Supplied text Start Marker

# Apache 700 info required re replating



## PVW10 (Feb 28, 2012)

Hi all,
first post having found what i deemed the most friendly AT Forum (am well versed with Forums being a Ducati owner).

My question is i hear about replating to gain a lesser weight, could anybody explain this please ?
Reason being i would like my Son & Daughter to borrow the vehicle but there tender age only gave them a B1 catagory license.

Many thanks,

Paul


----------



## philoaks (Sep 2, 2008)

Hi Paul,

Welcome to MHF!

I won't profess to be an expert but my understanding of downrating the plated weight of a van to 3500kg means that you have to reduce the payload available to you (so you can carry less in terms of people/food/gadgets etc).

Looking at the spec for your van http://www.auto-trail.co.uk/index.php/apache-700.html the mass in running order is already over 3500kg which means you would be unable to plate it at 3500kg. Even if you could it would leave no payload at all so all you could put in it would be the driver and some water/diesel!

Supplied text End Marker
Data extract Start Marker

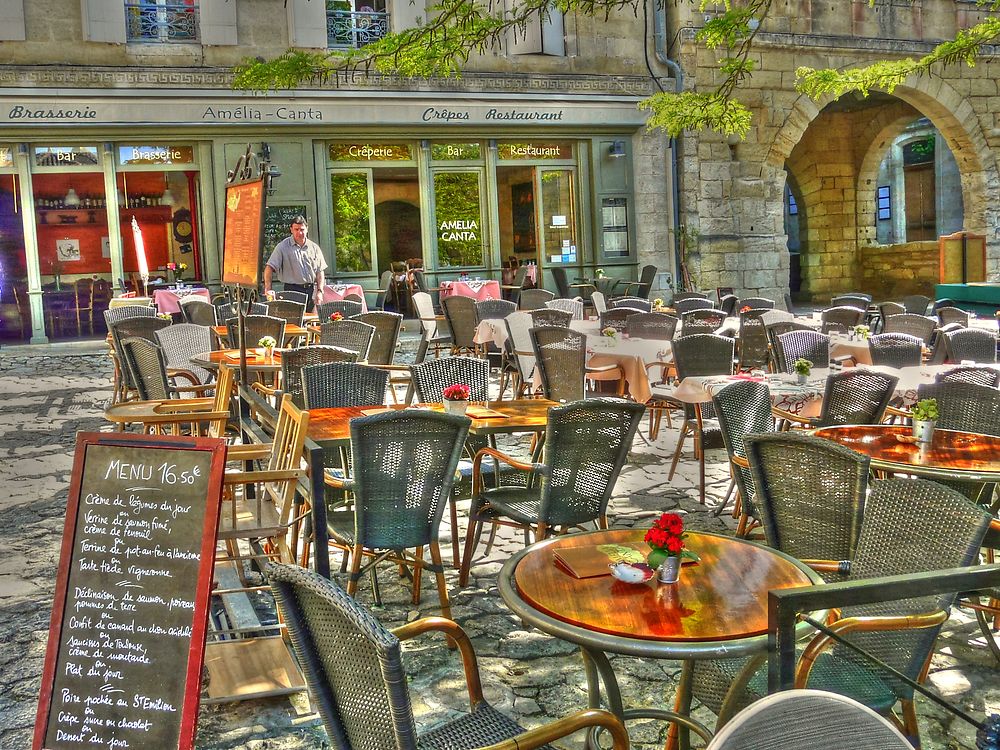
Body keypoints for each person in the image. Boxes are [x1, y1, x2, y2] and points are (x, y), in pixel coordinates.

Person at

Data extract End Marker

### What you will do
• a. Summarize the thread on replating an Apache 700 in two sentences.
• b. Answer these from the thread on replating an Apache 700, one answer per line, marked the same way:
(i) What make does Paul say he owns?
(ii) What license category do Paul's son and daughter hold?
(iii) According to the reply, what is all that could be put in the van if it were plated at 3500kg?
• c. Carry the thread on replating an Apache 700 forward from its last post.
This data was taken from a different source than the thread above.

### Responses per task
• a. Paul asks how replating a vehicle to a lower weight works because his son and daughter, due to their young age, only have a B1 category license and he wants them to be able to borrow it. A reply explains that downrating to 3500kg means cutting the available payload, and that since the Apache 700's mass in running order is already over 3500kg, it could not be plated at that weight and would leave room only for the driver and some water or diesel even if it could.

• b.
(i) A Ducati.
(ii) B1.
(iii) The driver and some water/diesel.

• c.
Hopefully an expert will be along shortly but I think it's a non starter.

Phil


----------



## tonka (Apr 24, 2006)

depending on the year of the 700 it could have 3 different gross weights.
3850, 4050 or 4250...
At the best case with a pre 2006 model it will be 3850 so by going down to 3500 you will loose 350kg off your payload.. a massive amount..
from memory my 2005 model has an unladed weight around 3200kg.. giving you virtually no payload if you went to 3500..

As mentioned above, my 2012 model is plated at 4250kg and coming in close to 3500 in running order, ie no passengers or payload added..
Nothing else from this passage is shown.